**Records:**
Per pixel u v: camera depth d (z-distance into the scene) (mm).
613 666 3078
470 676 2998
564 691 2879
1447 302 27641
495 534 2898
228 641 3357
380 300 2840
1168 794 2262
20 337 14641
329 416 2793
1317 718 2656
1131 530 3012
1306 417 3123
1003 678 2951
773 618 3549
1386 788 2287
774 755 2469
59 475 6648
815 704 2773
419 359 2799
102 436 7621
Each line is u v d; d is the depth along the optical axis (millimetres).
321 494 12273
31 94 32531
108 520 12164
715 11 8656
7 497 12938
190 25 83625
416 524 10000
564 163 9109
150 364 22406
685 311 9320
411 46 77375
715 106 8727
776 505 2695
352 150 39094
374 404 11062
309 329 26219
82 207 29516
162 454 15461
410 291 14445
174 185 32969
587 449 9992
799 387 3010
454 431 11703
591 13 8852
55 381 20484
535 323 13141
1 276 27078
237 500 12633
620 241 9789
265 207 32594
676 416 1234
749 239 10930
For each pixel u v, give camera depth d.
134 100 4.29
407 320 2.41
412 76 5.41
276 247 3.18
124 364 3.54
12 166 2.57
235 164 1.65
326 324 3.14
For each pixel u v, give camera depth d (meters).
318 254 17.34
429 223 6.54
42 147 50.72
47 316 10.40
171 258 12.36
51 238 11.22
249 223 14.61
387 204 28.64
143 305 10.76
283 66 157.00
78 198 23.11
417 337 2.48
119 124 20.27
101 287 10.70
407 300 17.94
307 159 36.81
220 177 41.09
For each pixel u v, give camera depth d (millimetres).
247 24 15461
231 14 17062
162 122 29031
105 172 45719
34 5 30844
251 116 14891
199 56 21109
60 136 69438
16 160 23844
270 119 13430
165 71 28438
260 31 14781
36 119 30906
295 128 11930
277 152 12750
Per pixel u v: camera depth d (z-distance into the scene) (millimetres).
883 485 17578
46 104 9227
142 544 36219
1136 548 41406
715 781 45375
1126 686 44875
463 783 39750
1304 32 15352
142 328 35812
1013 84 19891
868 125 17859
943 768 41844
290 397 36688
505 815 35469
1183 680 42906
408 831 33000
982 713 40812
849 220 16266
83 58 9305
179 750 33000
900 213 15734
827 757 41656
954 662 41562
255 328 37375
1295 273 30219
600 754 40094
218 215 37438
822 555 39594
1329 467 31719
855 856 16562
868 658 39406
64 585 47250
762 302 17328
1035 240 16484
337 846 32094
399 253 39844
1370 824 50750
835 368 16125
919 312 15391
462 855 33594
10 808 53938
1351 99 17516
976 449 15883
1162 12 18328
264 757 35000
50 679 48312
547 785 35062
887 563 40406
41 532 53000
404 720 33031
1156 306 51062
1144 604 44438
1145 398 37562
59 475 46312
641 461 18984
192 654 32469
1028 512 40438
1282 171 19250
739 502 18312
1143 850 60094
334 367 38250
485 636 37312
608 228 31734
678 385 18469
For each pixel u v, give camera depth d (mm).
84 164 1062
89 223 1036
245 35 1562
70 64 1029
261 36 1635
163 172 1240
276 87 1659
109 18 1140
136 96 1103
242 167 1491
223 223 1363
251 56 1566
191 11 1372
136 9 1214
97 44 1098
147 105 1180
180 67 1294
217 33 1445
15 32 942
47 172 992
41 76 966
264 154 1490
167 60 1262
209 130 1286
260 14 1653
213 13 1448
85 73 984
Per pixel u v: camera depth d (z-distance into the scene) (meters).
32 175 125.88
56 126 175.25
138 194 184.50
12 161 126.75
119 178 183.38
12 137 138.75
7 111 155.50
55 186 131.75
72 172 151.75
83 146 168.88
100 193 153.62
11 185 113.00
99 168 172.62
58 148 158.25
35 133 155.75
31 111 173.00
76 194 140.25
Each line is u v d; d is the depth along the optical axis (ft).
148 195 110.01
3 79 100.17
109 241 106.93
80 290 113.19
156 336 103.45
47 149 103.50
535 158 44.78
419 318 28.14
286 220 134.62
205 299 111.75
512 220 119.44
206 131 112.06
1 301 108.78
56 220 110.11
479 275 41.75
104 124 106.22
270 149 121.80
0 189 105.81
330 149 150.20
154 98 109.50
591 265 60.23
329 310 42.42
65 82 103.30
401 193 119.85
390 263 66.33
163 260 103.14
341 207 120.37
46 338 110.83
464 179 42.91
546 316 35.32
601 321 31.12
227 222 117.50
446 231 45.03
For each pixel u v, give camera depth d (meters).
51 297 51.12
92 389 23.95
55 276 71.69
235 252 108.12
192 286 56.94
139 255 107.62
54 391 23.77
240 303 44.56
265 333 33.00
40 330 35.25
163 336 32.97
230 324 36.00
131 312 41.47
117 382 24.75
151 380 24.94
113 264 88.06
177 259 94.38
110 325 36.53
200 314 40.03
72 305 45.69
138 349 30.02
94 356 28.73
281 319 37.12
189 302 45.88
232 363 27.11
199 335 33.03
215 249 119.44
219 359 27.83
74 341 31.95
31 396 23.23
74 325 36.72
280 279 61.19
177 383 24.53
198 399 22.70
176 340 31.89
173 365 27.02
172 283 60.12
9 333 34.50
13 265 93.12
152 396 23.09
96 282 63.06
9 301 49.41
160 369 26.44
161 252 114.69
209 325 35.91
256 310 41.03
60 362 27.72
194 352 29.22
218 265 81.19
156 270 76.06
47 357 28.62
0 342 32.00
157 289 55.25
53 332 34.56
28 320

**Work item:**
Copy out, in full, each line above that has the word "optical" in it.

**Solution to this exercise:**
Each line is u v d; d is the depth along the optical axis (millimetres).
Each line is u v d; d is the depth along the optical axis (ft).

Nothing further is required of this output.